Uma das primeiras teorias do jornalismo já surgida foi a do Espelho, que explica como é o funcionamento das notícias. Sob esse viés, o jornalismo reflete a realidade, ou seja, atua como um espelho do mundo real que, posteriormente, apenas apresenta um reflexo dos acontecimentos. Entretanto, a teoria é alvo de fortes críticas, afinal, o conceito de objetividade jornalística é, para muitos, inatingível. Utilizar da linguagem neutra sem tender para a própria ideologia do jornalista se torna uma árdua tarefa, tendo em vista que a própria seleção do conteúdo e da linguagem já carrega certa bagagem pessoal.

Dessa forma, existe uma construção da realidade por trás do fato noticiado, o chamado enquadramento. Ao analisar um discurso, o enquadramento selecionado pelos jornalistas e comunicadores se torna produto de algumas ações, como a inclusão, exclusão ou reforço de um determinado acontecimento. Para exemplificar, é possível analisar as diferentes formas de retratação, no Brasil e no mundo, da participação da cantora Anitta no Coachella 2022, principal festival de música dos Estados Unidos.

Na imprensa internacional, foram analisados diversos aspectos artísticos da apresentação de Anitta no Coachella. Na Variety, centenária revista estadunidense sobre entretenimento, foram destacados os detalhes de cada ato da apresentação da brasileira. Os cenários, trocas de figurino, transições de gêneros musicais e toda a mudança de atmosfera que segue foram pauta da Variety, bem como a exaltação da diversidade, espetáculo e entrega da cantora e sua equipe.
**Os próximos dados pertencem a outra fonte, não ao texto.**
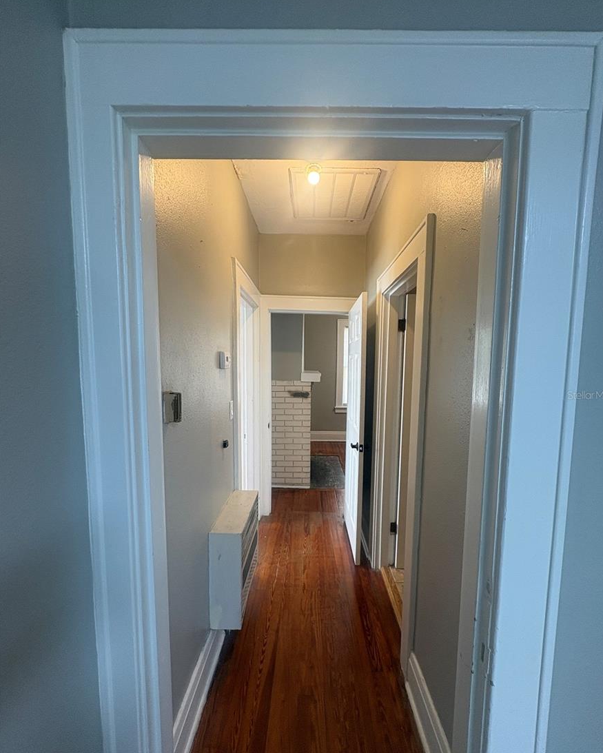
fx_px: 334
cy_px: 395
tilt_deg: -5.2
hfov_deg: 84.1
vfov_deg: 96.7
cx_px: 306
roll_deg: -1.1
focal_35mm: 15
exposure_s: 1/60
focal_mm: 2.22
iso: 125
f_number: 2.2
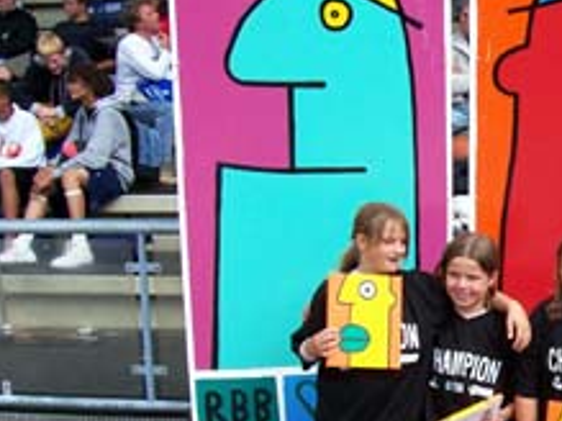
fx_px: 1136
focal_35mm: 70
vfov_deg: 20.8
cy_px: 323
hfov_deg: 26.6
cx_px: 531
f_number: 5.1
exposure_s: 1/288
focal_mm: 5.6
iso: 80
Um dos cenários em que a cantora Anitta se apresentou fez alusão às favelas e morros do Rio de Janeiro. (Foto: Reprodução Twitter / Anitta)
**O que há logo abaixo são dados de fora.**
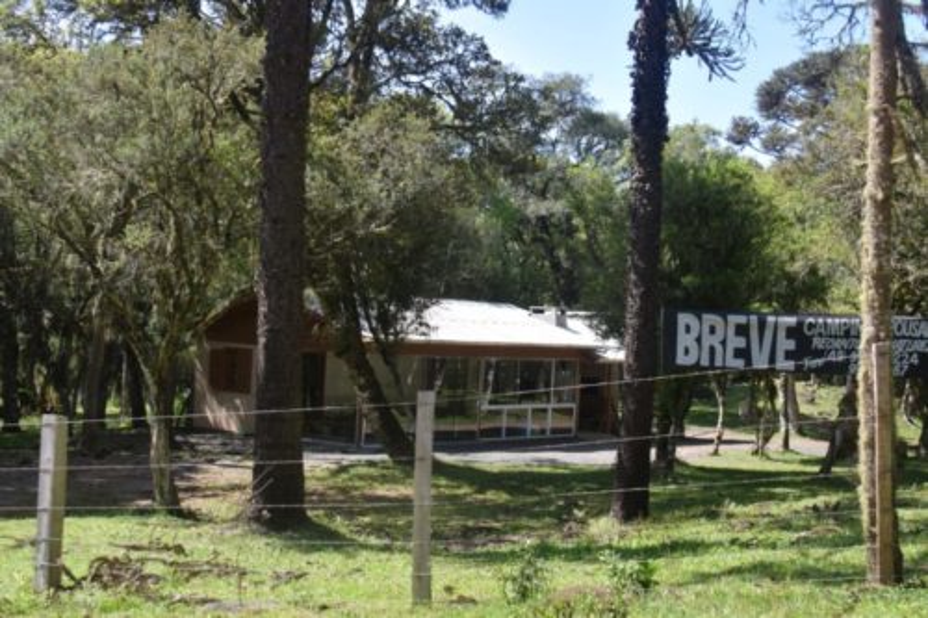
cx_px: 464
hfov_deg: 37.9
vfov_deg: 25.7
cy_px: 309
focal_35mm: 52
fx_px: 1353
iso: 320
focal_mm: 35
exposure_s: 1/250
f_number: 8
Na Billboard, principal chart de música do mundo e relevante veículo de informação do meio, a performance de Anitta também teve a qualidade artística ressaltada, assim como os artistas convidados que levou para o palco, a representatividade da diversidade da cultura brasileira e o caráter de espetáculo do show, dizendo que “a performance foi extremamente atraente, ninguém era capaz de de tirar os olhos do palco”. Por fim, a matéria fechou reforçando a força de Anitta no cenário mundial, que atingiu o top 1 global do Spotify com o hit “Envolver”.

Na mídia brasileira, o show de Anitta no festival foi noticiado nos principais veículos de comunicação, como Globo, Record, UOL, Terra e CNN, mas a abordagem foi diferente da internacional. Em vez de focar nas questões artísticas, as matérias deram bem menos espaço a esse aspecto. Aqui, o que foi ressaltado foram as referências levadas ao palco e, devido ao conhecimento maior da cultura e do que bombou em nosso país, a listagem foi 100% certeira e nada genérica.
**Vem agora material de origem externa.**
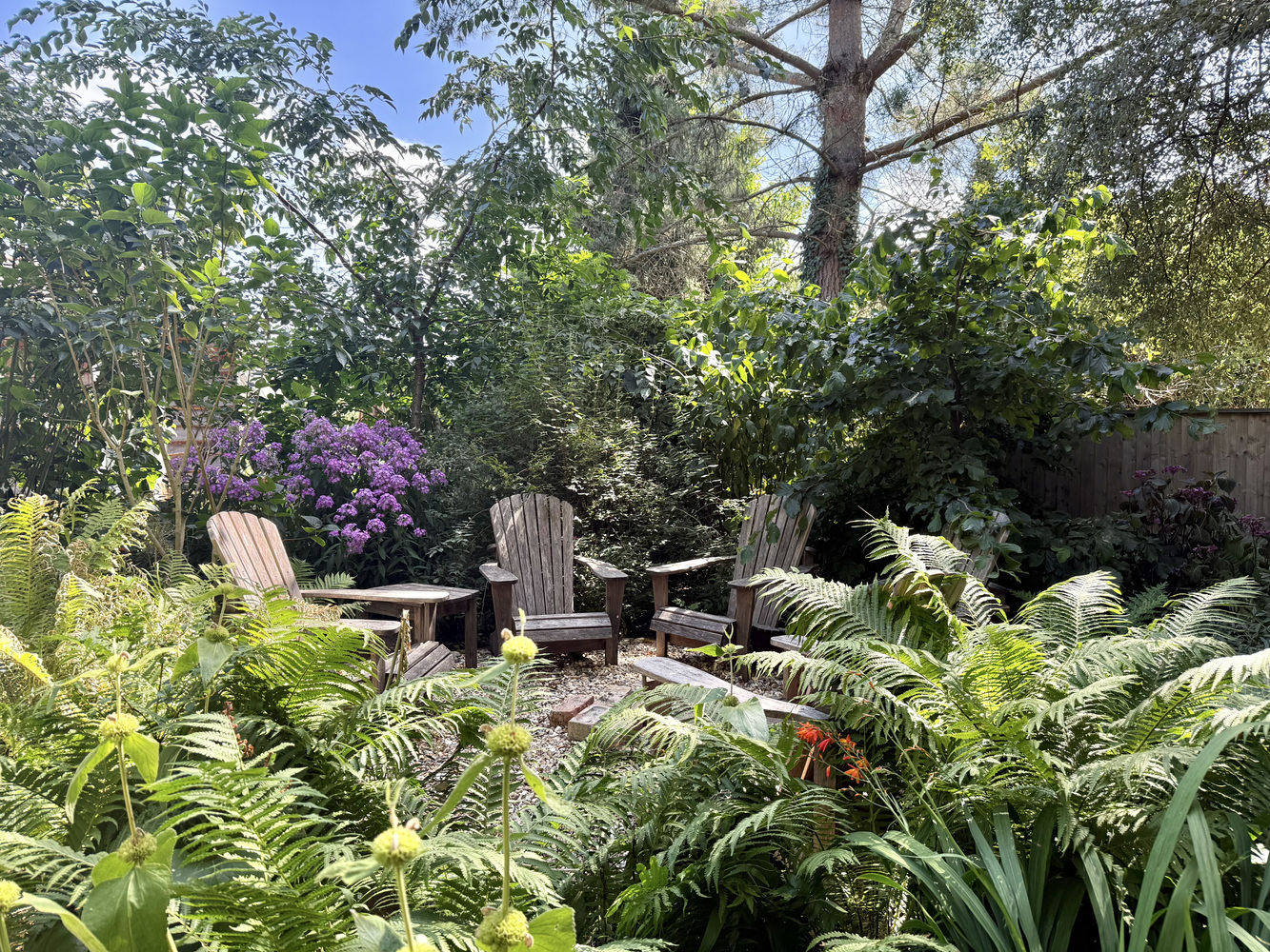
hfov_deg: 71.6
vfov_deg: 56.8
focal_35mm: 24
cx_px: 635
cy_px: 476
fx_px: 881
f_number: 1.78
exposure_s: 1/470
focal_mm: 6.76
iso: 100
Mais do que isso, as matérias comentaram as manifestações de Anitta contra o presidente Jair Bolsonaro. Isso não repercutiu da mesma maneira internacionalmente por causa do caráter das empresas de mídia, que falam mais exclusivamente sobre entretenimento. Diferente das empresas brasileiras de grande mídia, que possuem as mais diversas editorias e cobrem todos os setores que interessam à sociedade.

Após a análise comparativa das matérias publicadas no Brasil e no exterior é possível concluir que o enquadramento difere muito de acordo com os interesses do público e a linha editorial do veículo, mas que isso, nesse caso, não quer dizer que um está certo e outro errado, e sim que apenas possuem propósitos diferentes. Isso, por sua vez, nos mostra a diferença de realidade entre sociedades e como os comunicadores constroem essa representação, seguindo seus costumes, gerando produtos bem diversos. De igual forma, a informação que é incluída, excluída ou salientada nos revela o que é mais importante para cada empresa e abre espaço para outra futura discussão: quais veículos de uma mesma sociedade, a brasileira, no caso, tendem a representar melhor os fatos para a sociedade.